The circumstances surrounding his departure from Malaysia Airlines are mysterious. Initially they said he was leaving for “personal reasons,” though lately the official line has been that he’s leaving due to “changing personal circumstances.”
My understanding has been that he left because he couldn’t handle the toxic corporate culture at Malaysia Airlines. However, I’ve been hearing some other interesting rumors about reasons he supposedly left, which I can’t personally confirm, but they do fit more in line with an explanation of “changing personal circumstances.”
Anyway, with Mueller’s departure from Malaysia a sure bet, it’s interesting to note that Malaysia Airlines has now announced a replacement CEO… and he’s taking over tomorrow!
Malaysia Airlines’ chief operating officer, Peter Bellew, will be taking over as the airline’s CEO. Per the press release:
Mr. Mueller, who resigned on 10 March 2016 and is serving his notice period to 9 September 2016, will go on leave and step down from the MAB Board from 1 July 2016. He will be replaced by Mr. Bellew, who has been appointed the new Group MD and CEO of MAG and MAB respectively, effective 1 July 2016. Mr. Mueller will remain available to the company until the end of his notice period to help ensure a smooth leadership transition.
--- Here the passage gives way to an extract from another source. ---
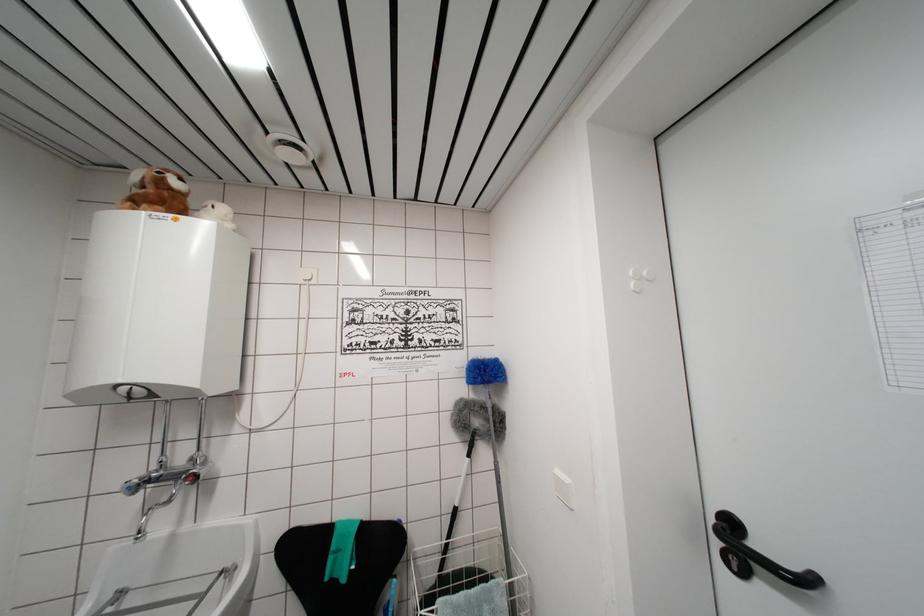
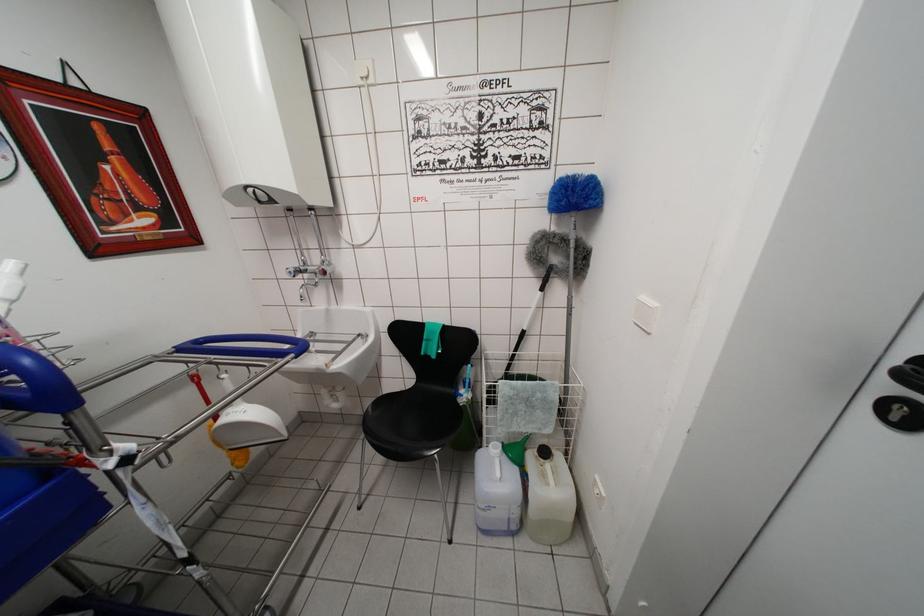
Find the pixel in the second image that matches the point at 492,426 in the first image.

(572, 261)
It’s interesting that he’ll be taking over as of July 1, which means Mueller is leaving even sooner than initially expected. Bellew was brought on as part of Malaysia Airlines’ turnaround team, though aside from that I didn’t know much about him. Here’s what the press release says about him:
An Irish national, Mr. Bellew has over 20 years of experience in the aviation industry. He joined MAB from Ryanair Ltd., where he served in various roles with increasing responsibility since 2006, leaving the airline as the Director of Flight Operations responsible for 72 bases operating a total of 320 aircraft. In this role, he ensured cost-effective operations and punctuality at more than 150 airports in over 30 countries, created a training organisation for 600 new Boeing pilots, built employee representative council structures in 19 countries, opened 61 new overseas bases, and introduced new technologies to reduce costs across the airline.
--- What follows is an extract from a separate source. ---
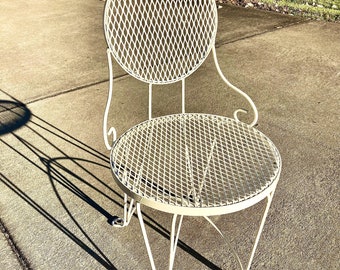
This screenshot has height=270, width=340. I want to click on chair's shadow going to the top left, so click(14, 121).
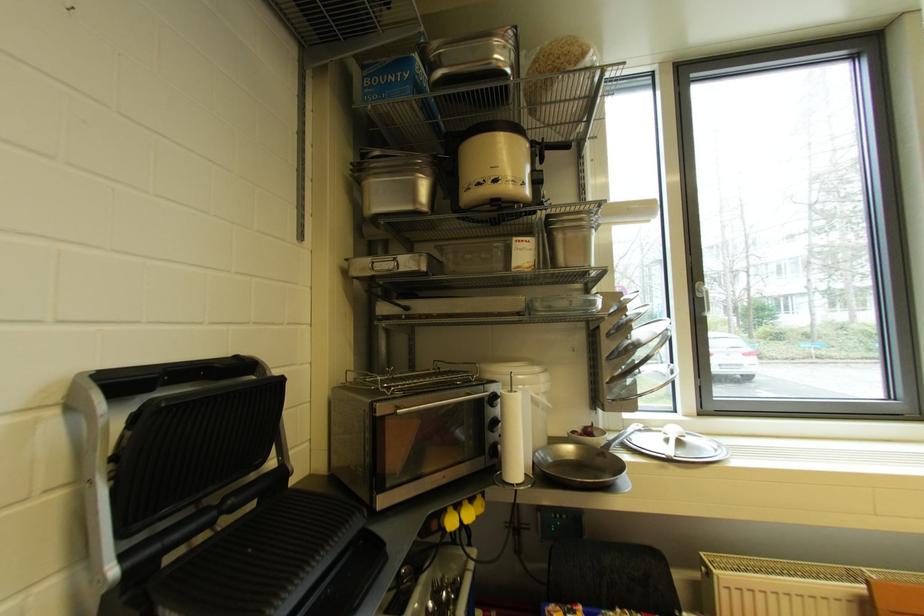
Mr. Bellew also served as the Head of Sales and Marketing at Ryanair, where he played a pivotal role in introducing new customer service initiatives, pan-European TV advertising, and positive press relations, contributing to record sales. Prior to that, he served as Deputy Director of Flight Operations.
He seems like a good fit in the sense that he’s “new blood,” and wasn’t part of Malaysia Airlines’ old, messy management team. It’s also interesting that his background is with Ryanair, which is an ultra low cost carrier. If history is any indicator, airlines’ CEOs do seem to often stick to their roots when it comes to the type of airline they choose to run, so I’m curious what that means for Malaysia Airlines. Bye bye business class on regional flights, perhaps?
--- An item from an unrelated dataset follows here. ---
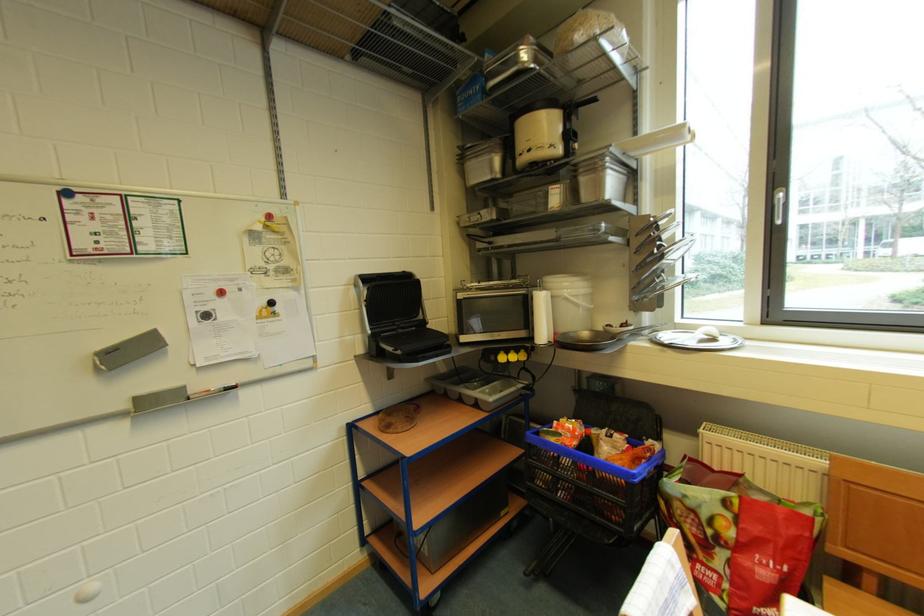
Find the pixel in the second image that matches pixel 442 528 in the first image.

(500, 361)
All things considered I think it’s good news that a Malaysia Airlines “outsider” is taking over. It’ll be interesting to see what changes he makes, given his background with low cost carriers, just as I’m curious to see what Mueller tries to change at Emirates, given his background with airlines in terrible financial situations.
Furthermore, Mueller’s departure from Malaysia Airlines continues to be quite a mystery, especially with his “changing personal circumstances.” I’ve heard two completely opposite theories, both from reputable sources, so I guess we’ll just never know.
What do you make of a former Ryanair executive taking over at Malaysia Airlines?